# can EPDM be applied directly on top of Ice and Water?



## Gloucester (Jul 4, 2012)

We are having a low pitched hip roof repaired (appx 20x20 - was rubber over tin). After taking the tin up the tongue and grove (T&G) planks are in good shape. The roofer is suggesting we keep the T&G planks, install ice and water (I&W) shield over all the T&G, and then install EPDM over the I&W. 

I am reading several comments that the EPDM is not compatable with I&W and should not be applied over the I&W - is this accurate? Also, the T&G roof is in good condition however there are small gaps, nail heads etc - should the I&W be applied directly over the T&G? Seems like a bad idea. 

The roofer was thinking he would save us $ by not taking up the T&G and installing a specialized plywood made specifically to apply the EPDM to directly to but this seems like a short term saving for a long term problem. 

comments and ideas welcome. I live in the north east near the ocean so snow, ice and wind are factors


----------



## gordieax (May 29, 2012)

I'm not an expert on this but based on my experience and research epdm needs to be installed over a substrate such as iso board, plywood or possibly osb. Also epdm should be fully adhered as in glued/cemented down.
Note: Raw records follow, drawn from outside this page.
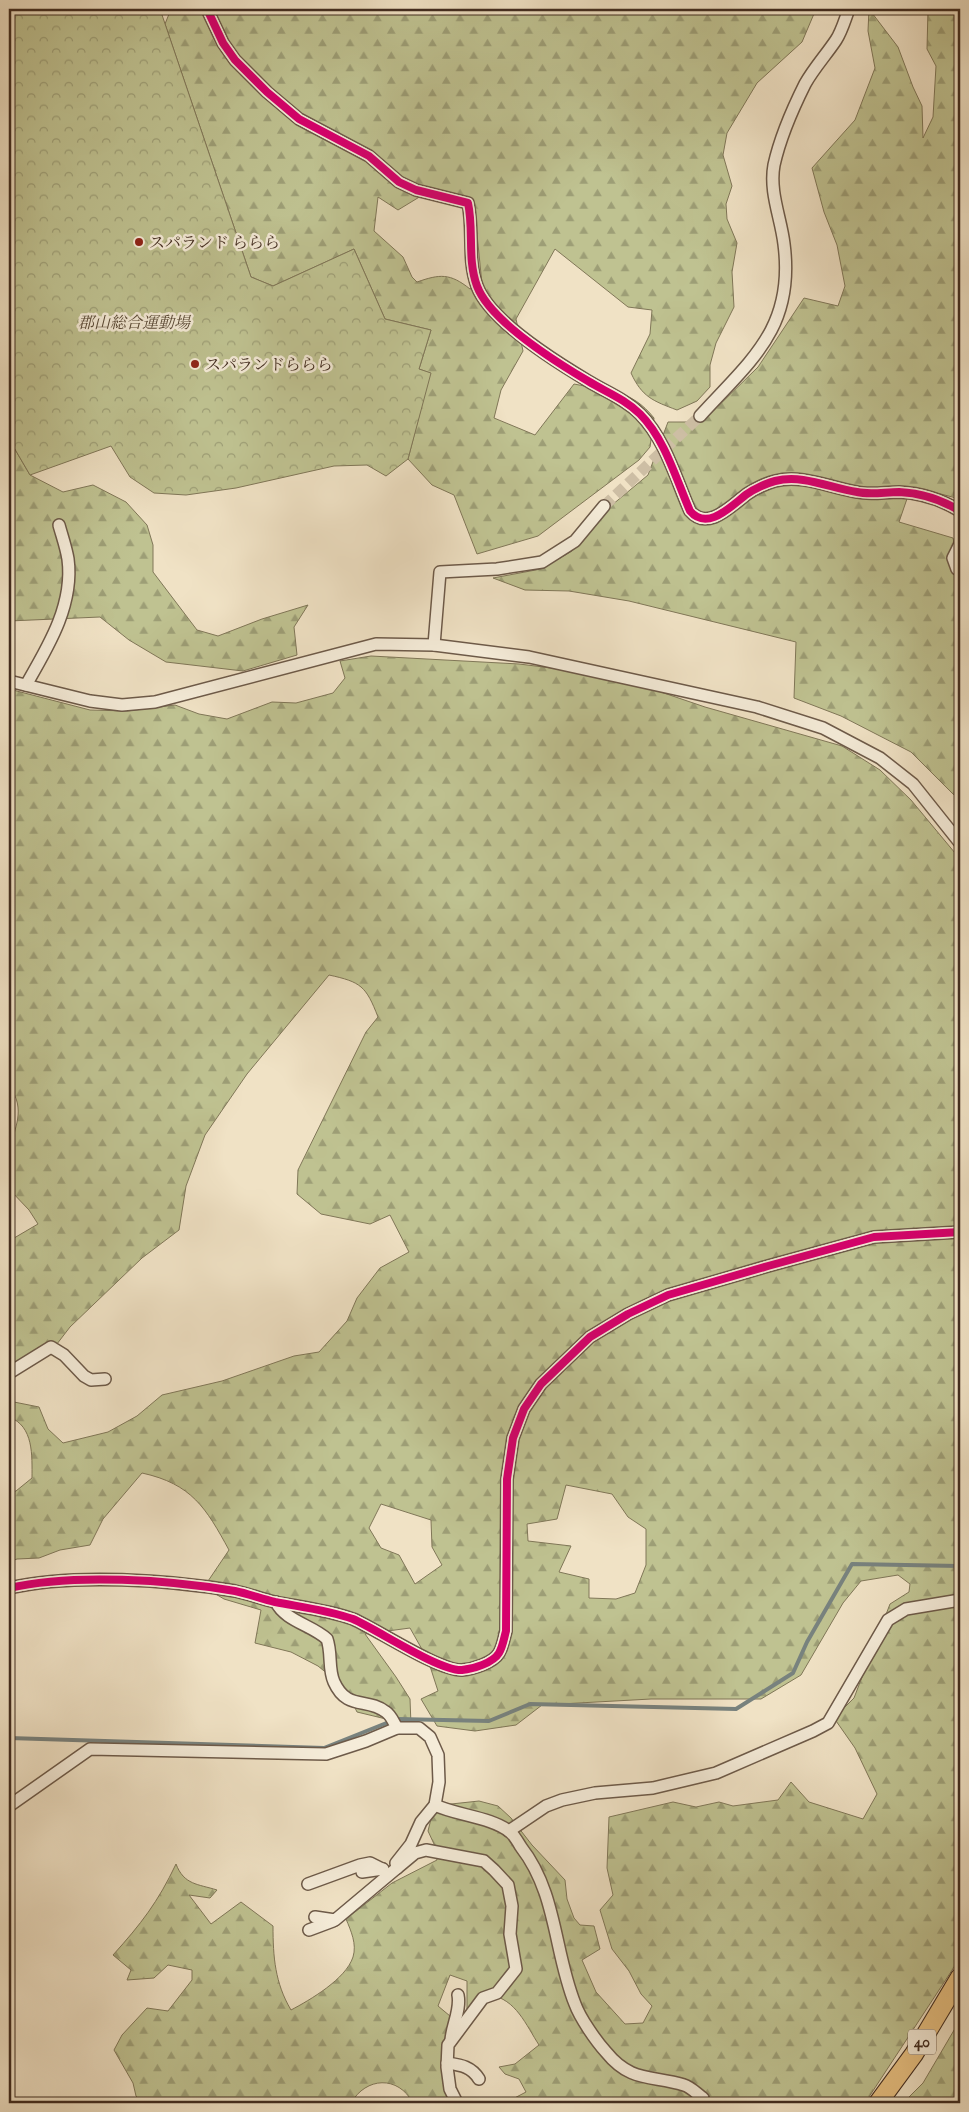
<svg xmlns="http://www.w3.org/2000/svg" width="969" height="2112" font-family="'IM FELL Double Pica','Noto Serif JP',serif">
	<defs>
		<pattern id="forest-firs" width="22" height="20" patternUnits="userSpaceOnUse" patternTransform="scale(1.25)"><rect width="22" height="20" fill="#bfc291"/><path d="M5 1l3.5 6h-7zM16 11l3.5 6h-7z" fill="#9d9e76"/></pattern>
		<pattern id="park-crowns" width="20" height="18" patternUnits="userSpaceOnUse" patternTransform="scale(1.25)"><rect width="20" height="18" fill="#bfc291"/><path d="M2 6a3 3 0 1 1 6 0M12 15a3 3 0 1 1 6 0" fill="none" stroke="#9d9e76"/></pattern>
	</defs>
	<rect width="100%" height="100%" fill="#f0e2c5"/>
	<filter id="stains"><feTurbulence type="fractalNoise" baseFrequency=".004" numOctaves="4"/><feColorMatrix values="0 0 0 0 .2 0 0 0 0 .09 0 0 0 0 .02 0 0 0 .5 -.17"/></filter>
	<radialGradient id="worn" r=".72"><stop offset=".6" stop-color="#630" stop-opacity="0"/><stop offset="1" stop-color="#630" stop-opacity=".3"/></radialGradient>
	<g fill="url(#forest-firs)" stroke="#807758" fill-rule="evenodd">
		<path d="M171,9H816L802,42L757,83L727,133L723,155L732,186L726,204L727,219L737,243L732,272L734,307L716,343L710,365V387L697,401L677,410C653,401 642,397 631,373L650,334L652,310L628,307L555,249L516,319L523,351L501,390L494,418L535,435L574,384C608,391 631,389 654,418L650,447L639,460L538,536L477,554L454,495L432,485L408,459L430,373L419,369L431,330L385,319L354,249L273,286L251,277L165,24ZM428,187L456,194L474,204L482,284L470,289C450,273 440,274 417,282L412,277L403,257L374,231L378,197L398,210L421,196Z"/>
		<polygon points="869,9 898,47 913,87 922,106 923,138 933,117 936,66 927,49 928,9 960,9 960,499 933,492 909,493 899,522 953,538 960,569 960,801 911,752 841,716 794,698 796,642 629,601 569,591 525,590 493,578 541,569 572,551 606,510 648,475 668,422 702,422 758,367 804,298 838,306 845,286 837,245 824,212 812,168 855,120 875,68 868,31"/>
		<polygon points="9,439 30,475 63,492 93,485 126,502 147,525 153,545 153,572 197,630 218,636 262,619 308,605 294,627 297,655 243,671 166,662 129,640 100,617 9,621"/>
		<path d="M371,656L519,664L576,671L652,689L705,707L842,746L880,770L911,800L960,859V1958L865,2103H735L724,2100V2103H505L526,2092L519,2079L505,2074L499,2067L515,2064L539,2045C526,2025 516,1999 490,1995L467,2016V1981L450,1975L438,2006L456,2021L449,2064L457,2103H413C398,2075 366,2077 351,2103H142L136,2096L133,2083L114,2050L122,2035L147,2008L168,2011L192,1980V1970L168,1965L154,1978L127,1980L131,1970L113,1955C141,1924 158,1902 176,1864C184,1885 198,1884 217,1890L210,1898L189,1895L211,1924L241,1902L273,1926C273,1957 275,1983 291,2010C310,2000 346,1979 353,1957C357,1944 351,1931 346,1919L392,1883L437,1860L434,1844L428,1831L433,1811L442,1805L479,1801L498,1806L511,1818L532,1845L565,1880L567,1899L574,1918L580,1925L594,1926L600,1949L582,1960L596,1992L625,2024L643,2023L652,2006L641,1994L629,1971L612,1949L600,1910L613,1895L607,1868L609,1817L673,1802L696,1807L719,1802L733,1806L778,1800L791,1782L809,1802L863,1819L877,1794L855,1748L834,1718L854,1698L890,1604L909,1592L910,1584L898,1575L861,1581L843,1603L801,1675L761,1699H651L542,1705L516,1725L475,1731L437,1726L421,1699L438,1691L428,1660L410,1628L365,1634L396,1677L410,1699L411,1725L357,1712L346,1689L318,1666L291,1652L255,1643L261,1610L224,1599L204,1587L229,1550C206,1508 192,1484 142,1473L103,1519L90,1545L60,1550L39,1558L17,1559L9,1562V1493L16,1491L32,1478C32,1456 34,1426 9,1417V1401L39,1407L48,1429L63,1443L108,1432L137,1416L162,1395L222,1381L294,1356L319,1352L347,1321L357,1298L380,1268L409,1252L390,1215L370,1224L321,1214L297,1194L298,1170L366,1032L378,1017C366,986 361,982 329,975L247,1074L205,1135L186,1186L179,1230L142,1258L70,1327L50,1353L9,1375V1241L38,1224L29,1210L9,1189C9,1177 7,1164 9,1153C14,1127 27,1111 9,1085V689L90,710L127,711L175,705L199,714L227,719L272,702L296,703L333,693L345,678L340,661ZM566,1485L612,1494L628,1517L646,1529V1565L635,1593L616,1599L589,1598V1579L559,1572L571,1546L528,1541L527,1524L557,1519ZM381,1504L431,1520L432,1547L442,1565L415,1584L399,1555L381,1548L369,1528Z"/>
		<polygon points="960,2020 960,2103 903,2103 923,2083"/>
	</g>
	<polygon fill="url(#park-crowns)" stroke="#807758" points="9,9 160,9 251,277 273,286 354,249 385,319 431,330 419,369 431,373 408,459 386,476 367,465 334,466 236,488 186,495 154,493 130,477 111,446 30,475 9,439"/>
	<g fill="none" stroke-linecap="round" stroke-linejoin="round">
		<g stroke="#78827e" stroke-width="4">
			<polyline points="397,1719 489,1721 530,1704 736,1709 793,1673 807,1642 852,1564 959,1566"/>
			<polyline points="9,1738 324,1748 389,1722"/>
		</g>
		<polyline stroke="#cdbea4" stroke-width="11" stroke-dasharray="11 5.5" stroke-linecap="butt" points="604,506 700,416"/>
		<defs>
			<g id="minor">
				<path d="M207,9L223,43L235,60L267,92L299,119L369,156L399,182L416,190L468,203C474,230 467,259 477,286C490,321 556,362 588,381C606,392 625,399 640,414C665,439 676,479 690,511C708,532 732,505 747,494C754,489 767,483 775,481C803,474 830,488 857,492C870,495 885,492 899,492C921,493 942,500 960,511"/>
				<path d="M700,416C751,360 795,328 784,244C781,218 769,192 774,165C780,138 793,108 805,84C814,68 826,55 836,40C842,31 845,19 849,9"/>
				<polyline points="960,544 953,558 957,569 960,570"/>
				<polyline points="434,645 440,572 497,569 542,562 575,541 604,506"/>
				<polyline points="9,681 90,701 122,705 155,702 376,644 434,645 529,657 757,707 823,728 880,758 913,784 960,843"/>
				<path d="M26,685C48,647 74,605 68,559C66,547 62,536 59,525"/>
				<polyline points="9,1373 51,1347 64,1355 84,1376 91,1380 105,1379"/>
				<path d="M9,1588C74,1573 170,1580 235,1591C249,1594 262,1599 275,1602C301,1607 328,1610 353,1619C378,1630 439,1671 462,1670C473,1669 493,1663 499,1653C503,1646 504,1638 506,1631L507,1479L513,1438L524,1409L541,1384L590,1337L628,1314L668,1295L768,1266L874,1237L960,1232"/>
				<path d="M276,1602C285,1621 312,1625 327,1639C332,1653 328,1669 334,1682C347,1711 367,1697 386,1712C391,1715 394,1723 397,1728"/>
				<path d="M435,1805C455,1815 492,1817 510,1832C514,1835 518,1842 521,1847C557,1893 554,1952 575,2004C580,2018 596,2041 606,2052C631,2083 652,2075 684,2085C691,2087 697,2094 703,2098V2103"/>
				<polyline points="9,1806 90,1749 326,1754 366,1741 397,1728 419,1728 430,1737 438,1755 439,1782 435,1805 421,1822 411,1844 396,1863 397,1868 415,1853 426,1850 484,1861 494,1870 508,1885 512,1906 510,1934 516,1969 497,1993 483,1998 448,2045 447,2067 450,2089 457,2103"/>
				<polyline points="509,1831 546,1806 562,1800 595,1793 653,1788 716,1773 813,1731 828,1723 888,1620 906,1609 960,1600"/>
				<polyline points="362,1872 383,1869"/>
				<polyline points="308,1884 360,1865 370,1863 382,1869"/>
				<polyline points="315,1917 335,1920 397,1868"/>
				<polyline points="309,1930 333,1921"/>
				<path d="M451,2040C452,2025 461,2010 458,1995"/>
				<path d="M447,2063C460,2065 471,2066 479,2079"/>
			</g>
			<polyline id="primary" points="878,2103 914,2054 960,1977"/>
		</defs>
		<use href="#minor" stroke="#6d5a49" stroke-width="14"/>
		<use href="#primary" stroke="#412c20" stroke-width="20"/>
		<use href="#minor" stroke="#f5ecd9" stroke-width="11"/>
		<use href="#primary" stroke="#e8c182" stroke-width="18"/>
		<defs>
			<g id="cycleway">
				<path d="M207,9L223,43L235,60L267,92L299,119L369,156L399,182L416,190L468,203C474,230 467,259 477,286C490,321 556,362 588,381C606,392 625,399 640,414C665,439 676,479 690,511C708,532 732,505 747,494C754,489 767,483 775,481C803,474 830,488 857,492C870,495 885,492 899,492C921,493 942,500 960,511"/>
				<path d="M9,1588C74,1573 170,1580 235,1591C249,1594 262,1599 275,1602C301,1607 328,1610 353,1619C378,1630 439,1671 462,1670C473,1669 493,1663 499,1653C503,1646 504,1638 506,1631L507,1479L513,1438L524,1409L541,1384L590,1337L628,1314L668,1295L768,1266L874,1237L960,1232"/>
			</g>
		</defs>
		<use href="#cycleway" stroke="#f5ecd9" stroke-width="11"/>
		<use href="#cycleway" stroke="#d6006c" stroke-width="8"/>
	</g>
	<g fill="#8f2418" stroke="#f5ecd9" stroke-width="2">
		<circle cx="139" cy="242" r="5"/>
		<circle cx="195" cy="364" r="5"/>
	</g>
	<g text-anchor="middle" stroke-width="5" stroke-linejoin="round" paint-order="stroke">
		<rect fill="#f5ecd9" stroke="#776658" stroke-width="1" x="908" y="2029.5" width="28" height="25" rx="4"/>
		<g font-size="15" font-weight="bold" fill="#412c20">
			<text x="922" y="2047">40</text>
		</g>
		<g font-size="16" fill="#412c20" stroke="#f5ecd9" text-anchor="start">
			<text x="149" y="248">スパランド ららら</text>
			<text x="205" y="370">スパランドららら</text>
		</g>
		<g font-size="16" font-style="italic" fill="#5a4a37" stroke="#f5ecd9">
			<text x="134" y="328">郡山総合運動場</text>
		</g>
	</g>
	<rect width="969" height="2112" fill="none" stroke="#f0e2c5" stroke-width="30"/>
	<rect x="10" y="10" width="949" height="2092" fill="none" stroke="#412c20" stroke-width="2.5"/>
	<rect x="15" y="15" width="939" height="2082" fill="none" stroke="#412c20"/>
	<rect width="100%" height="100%" filter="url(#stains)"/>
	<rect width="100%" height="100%" fill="url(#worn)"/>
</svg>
You cannot fully adhere epdm directly over the ice and water shield. It won't adhere properly without an appropriate substrate.


----------



## dougger222 (Feb 25, 2011)

Ice and water directly under EDPM is not a good idea as a matter of fact never heard of anybody doing that. 

The problem like G mentioned is there's really no way to adhear the rubber to the ice and water and the top side of the ice and water may stick to the bottom side of the rubber making it next to impossible to tear off both the rubber and ice and water shield down the road.

You gotta run an iso or fiberboard. OSB or plywood under the EDPM is not recomended as the glues in the decking will counteract with the glue for the rubber and cause issues.

Not an EDPM expert but done a few and did a seminar a few months back on the product. 

You need to talk with your "roofer" about the ice and water shield. A 20x20 area won't add too much to the project with iso or fiberboard.

Never tore off rubber on icd and water or osb/plywood but have torn off torch down to osb/plywood and it's horrible.


----------



## Maintenance 6 (Feb 26, 2008)

Ice and water is an asphalt based product. The oils from the ashalt will have a negative effect on the EPDM.


----------



## tinner666 (Mar 14, 2005)

No. Unless you're planning on redoing everything again in about 6 months time. Or less.


----------



## Chris Brink (Jul 5, 2012)

*EPDM over I&W*

Agree this sounds sketchy, particulary because the big issue is which adhesive will be used with the EPDM, and different adhesives do different things to different materials, there is a lot of variability in how compatible these products can be.

Using I&W and EPDM together is a bit redundant anyway, as each would be creating a continuous plane of water tightness.


----------